Opération Likofi : «l'essentiel est de sécuriser la population», selon le général Kanyama

Le général Célestin Kanyama de la Police Nationale Congolaise (PNC) le 23/09/2014 à Kinshasa, lors de la présentation de bandits armés dans la commune de Bandalungwa. Radio Okapi/Ph. John Bompengo

Visé dans le rapport de l’ONG américaine Human Right Watch à propos de violations de droits de l’homme qui auraient entachées l’opération contre la criminalité urbaine dénommée Likofi, le chef de la police à Kinshasa, le général Célestin Kanyama, dit ne pas avoir besoin de «se lancer dans une distraction». Refusant de s’étendre sur le sujet, le commissaire provincial de la police à Kinshasa a expliqué que l’essentiel, pour lui, c’est de sécuriser la population kinoise.

«A ce stade, il n’y a pas de commentaires. Le message de son excellence [le ministre de l’Intérieur, Richard Muyej] était clair. Et nous, comme police, on se met derrière la décision de l’autorité et c’est ce qui va être d’application», a-t-il affirmé.

Le ministre congolais de l’Intérieur, Richard Muyej, avait qualifié le rapport de Human Rights Watch de «chantage éhonté et d’humiliation contre le gouvernement de la République et le peuple congolais».

Dans son rapport publié lundi 17 novembre, l’ONG accuse la Police nationale congolaise (PNC) d’avoir «sommairement tué au moins 51 jeunes hommes et garçons et soumis 33 autres à des disparitions forcées» au cours de l’opération Likofi.

Human Right Watch exige ainsi la «suspension immédiate» du commissaire provincial de la police ville de Kinshasa, dans l’attente d’une enquête.

«Je ne suis pas au courant de tout cela. On n’a pas besoin de se lancer dans une distraction… Notre population a besoin de la paix, et c’est la joie de la police. C’est tout», a rétorqué le concerné.

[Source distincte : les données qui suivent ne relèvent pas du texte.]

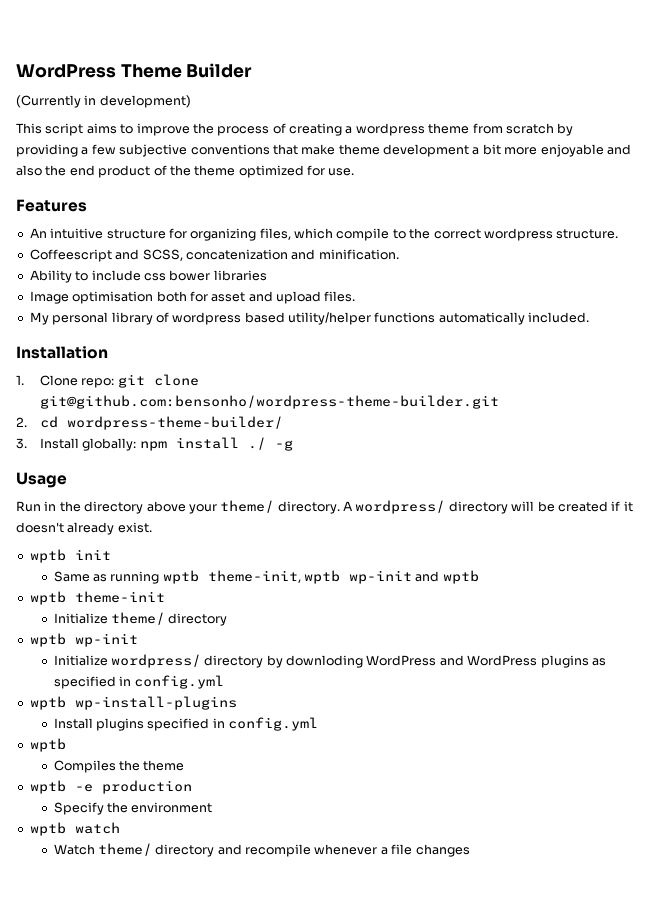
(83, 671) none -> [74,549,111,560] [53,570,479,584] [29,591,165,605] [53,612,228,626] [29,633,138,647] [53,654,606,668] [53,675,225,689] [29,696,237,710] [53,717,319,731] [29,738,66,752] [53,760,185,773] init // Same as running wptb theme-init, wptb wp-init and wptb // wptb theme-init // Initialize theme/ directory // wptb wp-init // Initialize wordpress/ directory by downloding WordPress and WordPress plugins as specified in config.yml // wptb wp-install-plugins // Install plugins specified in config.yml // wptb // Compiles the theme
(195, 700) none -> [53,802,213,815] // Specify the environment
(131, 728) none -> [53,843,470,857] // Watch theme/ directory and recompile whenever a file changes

Au cours d’une conférence de presse mercredi 19 novembre, Richard Myej a présenté deux jeunes hommes présumés victimes de disparition forcée dont les photos ont été publiées dans le rapport de Human Rights Watch.

Selon le ministre de tutelle de la Police nationale congolaise, ces deux jeunes hommes sont incarcérés à la prison de Makala où ils ont été transférés par le parquet.

M. Muyej a estimé que les rédacteurs de ce rapport se sont inscrits dans la logique de «diabolisation, de lynchage médiatique, de chantage éhonté et d’humiliation contre le gouvernement de la république et le peuple congolais».